▸ Предоставленный текст:
Алена Леденёва — социолог, профессор политики и социологии Лондонского университета (UCL), руководитель направления в проекте Европейской Комиссии по исследованию коррупции. В марте Алена Леденева представила широкой публике первые два тома “Глобальной энциклопедии неформальности”. Туда вошли описания практик, которые используются в разных странах мира, но остаются малоизученными. Как правило, это такие неписаные правила или “открытые секреты”, которые известны всем инсайдерам, а аутсайдеры о них даже не догадываются. ZIMA встретилась с профессором Аленой Леденевой, чтобы разузнать, какие такие секреты существуют в России и Англии, и как они влияют на нашу жизнь.
Название вашей работы можно перевести как “Глобальная энциклопедия неформальности”. Как объяснить коротко: что такое неформальность?

▸ Список заданий:
1. Обнови фрагмент интервью с Аленой Леденёвой между «Алена Леденёва —» и «что такое неформальность?» включительно, заменив «коррупции» на «взяточничества». Как будет выглядеть этот отрывок?
2. Как могло бы продолжиться интервью с Аленой Леденёвой после последней приведенной фразы? Допиши его дальше.

▸ Исходные данные:
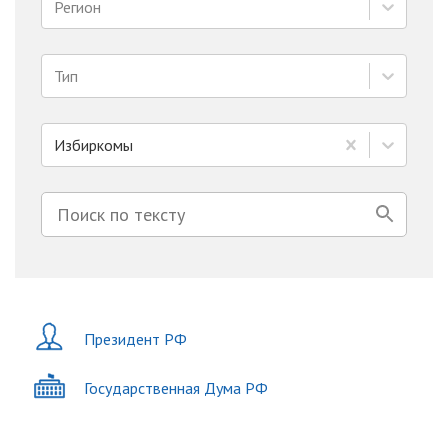
Регион
Тип
Избиркомы
Президент РФ
Государственная Дума РФ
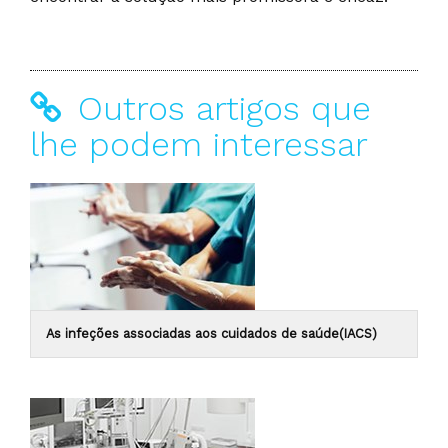
Outros artigos que
lhe podem interessar
As infeções associadas aos cuidados de saúde(IACS)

▸ Ответы к упражнению:
1.
Алена Леденёва — социолог, профессор политики и социологии Лондонского университета (UCL), руководитель направления в проекте Европейской Комиссии по исследованию взяточничества. В марте Алена Леденева представила широкой публике первые два тома “Глобальной энциклопедии неформальности”. Туда вошли описания практик, которые используются в разных странах мира, но остаются малоизученными. Как правило, это такие неписаные правила или “открытые секреты”, которые известны всем инсайдерам, а аутсайдеры о них даже не догадываются. ZIMA встретилась с профессором Аленой Леденевой, чтобы разузнать, какие такие секреты существуют в России и Англии, и как они влияют на нашу жизнь.
Название вашей работы можно перевести как “Глобальная энциклопедия неформальности”. Как объяснить коротко: что такое неформальность?

2.
В общем виде, неформальные практики — это способы решения проблем, которые работают, если не работают формально заявленные принципы. Самый понятный пример – социальные связи. Они работают во всех обществах. Их можно называть по-разному: “крестные” в Черногории, “дорогие братья” в Финляндии, “маленькие кузены” в Швейцарии, блат в России, но все они могут изменить вашу жизнь к лучшему, или, наоборот, ограничить вашу свободу. Социальные связи в чем-то похожи на семейные: они и помогают, и ограничивают наши индивидуальные решения, поведение и права.
В недавнем сериале “МакМафия” главный герой Алекс оказывается заложником прошлого своей семьи. Но было бы ошибкой думать, что сила неформальных обязательств – это удел криминальных сообществ или сериалов. Оказалось, что многие общества характеризуются ограничением индивидуальности, в том числе самые “некоррупционные”. В таких демократических странах, как Дания, Норвегия и Швеция, тоже работают “неписаные” правила (они называются “янтеловен”) , а круговая порука была распространена в Европе и легализована в России еще до Столыпинских реформ 1903 года.
Как собиралась ваша энциклопедия? Сколько человек над ней работали?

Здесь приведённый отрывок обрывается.